What you should do
Transcribe the entries exactly; images are not part of the copy.

Dataset
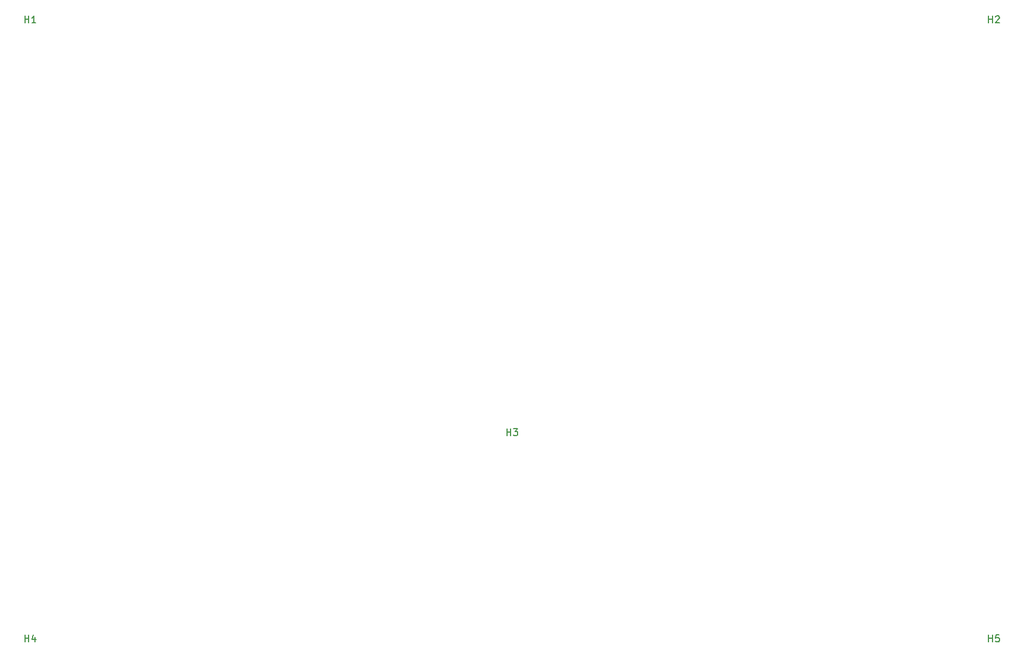
<source format=gbr>
G04 #@! TF.GenerationSoftware,KiCad,Pcbnew,8.0.3*
G04 #@! TF.CreationDate,2024-08-17T21:49:42+09:00*
G04 #@! TF.ProjectId,mainboard_top_plate,6d61696e-626f-4617-9264-5f746f705f70,rev?*
G04 #@! TF.SameCoordinates,Original*
G04 #@! TF.FileFunction,Legend,Top*
G04 #@! TF.FilePolarity,Positive*
%FSLAX46Y46*%
G04 Gerber Fmt 4.6, Leading zero omitted, Abs format (unit mm)*
G04 Created by KiCad (PCBNEW 8.0.3) date 2024-08-17 21:49:42*
%MOMM*%
%LPD*%
G01*
G04 APERTURE LIST*
%ADD10C,0.150000*%
G04 APERTURE END LIST*
D10*
X139238095Y-155754819D02*
X139238095Y-154754819D01*
X139238095Y-155231009D02*
X139809523Y-155231009D01*
X139809523Y-155754819D02*
X139809523Y-154754819D01*
X140714285Y-155088152D02*
X140714285Y-155754819D01*
X140476190Y-154707200D02*
X140238095Y-155421485D01*
X140238095Y-155421485D02*
X140857142Y-155421485D01*
X279238095Y-65754819D02*
X279238095Y-64754819D01*
X279238095Y-65231009D02*
X279809523Y-65231009D01*
X279809523Y-65754819D02*
X279809523Y-64754819D01*
X280238095Y-64850057D02*
X280285714Y-64802438D01*
X280285714Y-64802438D02*
X280380952Y-64754819D01*
X280380952Y-64754819D02*
X280619047Y-64754819D01*
X280619047Y-64754819D02*
X280714285Y-64802438D01*
X280714285Y-64802438D02*
X280761904Y-64850057D01*
X280761904Y-64850057D02*
X280809523Y-64945295D01*
X280809523Y-64945295D02*
X280809523Y-65040533D01*
X280809523Y-65040533D02*
X280761904Y-65183390D01*
X280761904Y-65183390D02*
X280190476Y-65754819D01*
X280190476Y-65754819D02*
X280809523Y-65754819D01*
X139238095Y-65754819D02*
X139238095Y-64754819D01*
X139238095Y-65231009D02*
X139809523Y-65231009D01*
X139809523Y-65754819D02*
X139809523Y-64754819D01*
X140809523Y-65754819D02*
X140238095Y-65754819D01*
X140523809Y-65754819D02*
X140523809Y-64754819D01*
X140523809Y-64754819D02*
X140428571Y-64897676D01*
X140428571Y-64897676D02*
X140333333Y-64992914D01*
X140333333Y-64992914D02*
X140238095Y-65040533D01*
X279238095Y-155754819D02*
X279238095Y-154754819D01*
X279238095Y-155231009D02*
X279809523Y-155231009D01*
X279809523Y-155754819D02*
X279809523Y-154754819D01*
X280761904Y-154754819D02*
X280285714Y-154754819D01*
X280285714Y-154754819D02*
X280238095Y-155231009D01*
X280238095Y-155231009D02*
X280285714Y-155183390D01*
X280285714Y-155183390D02*
X280380952Y-155135771D01*
X280380952Y-155135771D02*
X280619047Y-155135771D01*
X280619047Y-155135771D02*
X280714285Y-155183390D01*
X280714285Y-155183390D02*
X280761904Y-155231009D01*
X280761904Y-155231009D02*
X280809523Y-155326247D01*
X280809523Y-155326247D02*
X280809523Y-155564342D01*
X280809523Y-155564342D02*
X280761904Y-155659580D01*
X280761904Y-155659580D02*
X280714285Y-155707200D01*
X280714285Y-155707200D02*
X280619047Y-155754819D01*
X280619047Y-155754819D02*
X280380952Y-155754819D01*
X280380952Y-155754819D02*
X280285714Y-155707200D01*
X280285714Y-155707200D02*
X280238095Y-155659580D01*
X209238095Y-125754819D02*
X209238095Y-124754819D01*
X209238095Y-125231009D02*
X209809523Y-125231009D01*
X209809523Y-125754819D02*
X209809523Y-124754819D01*
X210190476Y-124754819D02*
X210809523Y-124754819D01*
X210809523Y-124754819D02*
X210476190Y-125135771D01*
X210476190Y-125135771D02*
X210619047Y-125135771D01*
X210619047Y-125135771D02*
X210714285Y-125183390D01*
X210714285Y-125183390D02*
X210761904Y-125231009D01*
X210761904Y-125231009D02*
X210809523Y-125326247D01*
X210809523Y-125326247D02*
X210809523Y-125564342D01*
X210809523Y-125564342D02*
X210761904Y-125659580D01*
X210761904Y-125659580D02*
X210714285Y-125707200D01*
X210714285Y-125707200D02*
X210619047Y-125754819D01*
X210619047Y-125754819D02*
X210333333Y-125754819D01*
X210333333Y-125754819D02*
X210238095Y-125707200D01*
X210238095Y-125707200D02*
X210190476Y-125659580D01*
M02*

</source>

Answer to this task
<source format=gbr>
G04 #@! TF.GenerationSoftware,KiCad,Pcbnew,8.0.3*
G04 #@! TF.CreationDate,2024-08-17T21:49:42+09:00*
G04 #@! TF.ProjectId,mainboard_top_plate,6d61696e-626f-4617-9264-5f746f705f70,rev?*
G04 #@! TF.SameCoordinates,Original*
G04 #@! TF.FileFunction,Legend,Top*
G04 #@! TF.FilePolarity,Positive*
%FSLAX46Y46*%
G04 Gerber Fmt 4.6, Leading zero omitted, Abs format (unit mm)*
G04 Created by KiCad (PCBNEW 8.0.3) date 2024-08-17 21:49:42*
%MOMM*%
%LPD*%
G01*
G04 APERTURE LIST*
%ADD10C,0.150000*%
G04 APERTURE END LIST*
D10*
X139238095Y-155754819D02*
X139238095Y-154754819D01*
X139238095Y-155231009D02*
X139809523Y-155231009D01*
X139809523Y-155754819D02*
X139809523Y-154754819D01*
X140714285Y-155088152D02*
X140714285Y-155754819D01*
X140476190Y-154707200D02*
X140238095Y-155421485D01*
X140238095Y-155421485D02*
X140857142Y-155421485D01*
X279238095Y-65754819D02*
X279238095Y-64754819D01*
X279238095Y-65231009D02*
X279809523Y-65231009D01*
X279809523Y-65754819D02*
X279809523Y-64754819D01*
X280238095Y-64850057D02*
X280285714Y-64802438D01*
X280285714Y-64802438D02*
X280380952Y-64754819D01*
X280380952Y-64754819D02*
X280619047Y-64754819D01*
X280619047Y-64754819D02*
X280714285Y-64802438D01*
X280714285Y-64802438D02*
X280761904Y-64850057D01*
X280761904Y-64850057D02*
X280809523Y-64945295D01*
X280809523Y-64945295D02*
X280809523Y-65040533D01*
X280809523Y-65040533D02*
X280761904Y-65183390D01*
X280761904Y-65183390D02*
X280190476Y-65754819D01*
X280190476Y-65754819D02*
X280809523Y-65754819D01*
X139238095Y-65754819D02*
X139238095Y-64754819D01*
X139238095Y-65231009D02*
X139809523Y-65231009D01*
X139809523Y-65754819D02*
X139809523Y-64754819D01*
X140809523Y-65754819D02*
X140238095Y-65754819D01*
X140523809Y-65754819D02*
X140523809Y-64754819D01*
X140523809Y-64754819D02*
X140428571Y-64897676D01*
X140428571Y-64897676D02*
X140333333Y-64992914D01*
X140333333Y-64992914D02*
X140238095Y-65040533D01*
X279238095Y-155754819D02*
X279238095Y-154754819D01*
X279238095Y-155231009D02*
X279809523Y-155231009D01*
X279809523Y-155754819D02*
X279809523Y-154754819D01*
X280761904Y-154754819D02*
X280285714Y-154754819D01*
X280285714Y-154754819D02*
X280238095Y-155231009D01*
X280238095Y-155231009D02*
X280285714Y-155183390D01*
X280285714Y-155183390D02*
X280380952Y-155135771D01*
X280380952Y-155135771D02*
X280619047Y-155135771D01*
X280619047Y-155135771D02*
X280714285Y-155183390D01*
X280714285Y-155183390D02*
X280761904Y-155231009D01*
X280761904Y-155231009D02*
X280809523Y-155326247D01*
X280809523Y-155326247D02*
X280809523Y-155564342D01*
X280809523Y-155564342D02*
X280761904Y-155659580D01*
X280761904Y-155659580D02*
X280714285Y-155707200D01*
X280714285Y-155707200D02*
X280619047Y-155754819D01*
X280619047Y-155754819D02*
X280380952Y-155754819D01*
X280380952Y-155754819D02*
X280285714Y-155707200D01*
X280285714Y-155707200D02*
X280238095Y-155659580D01*
X209238095Y-125754819D02*
X209238095Y-124754819D01*
X209238095Y-125231009D02*
X209809523Y-125231009D01*
X209809523Y-125754819D02*
X209809523Y-124754819D01*
X210190476Y-124754819D02*
X210809523Y-124754819D01*
X210809523Y-124754819D02*
X210476190Y-125135771D01*
X210476190Y-125135771D02*
X210619047Y-125135771D01*
X210619047Y-125135771D02*
X210714285Y-125183390D01*
X210714285Y-125183390D02*
X210761904Y-125231009D01*
X210761904Y-125231009D02*
X210809523Y-125326247D01*
X210809523Y-125326247D02*
X210809523Y-125564342D01*
X210809523Y-125564342D02*
X210761904Y-125659580D01*
X210761904Y-125659580D02*
X210714285Y-125707200D01*
X210714285Y-125707200D02*
X210619047Y-125754819D01*
X210619047Y-125754819D02*
X210333333Y-125754819D01*
X210333333Y-125754819D02*
X210238095Y-125707200D01*
X210238095Y-125707200D02*
X210190476Y-125659580D01*
M02*

</source>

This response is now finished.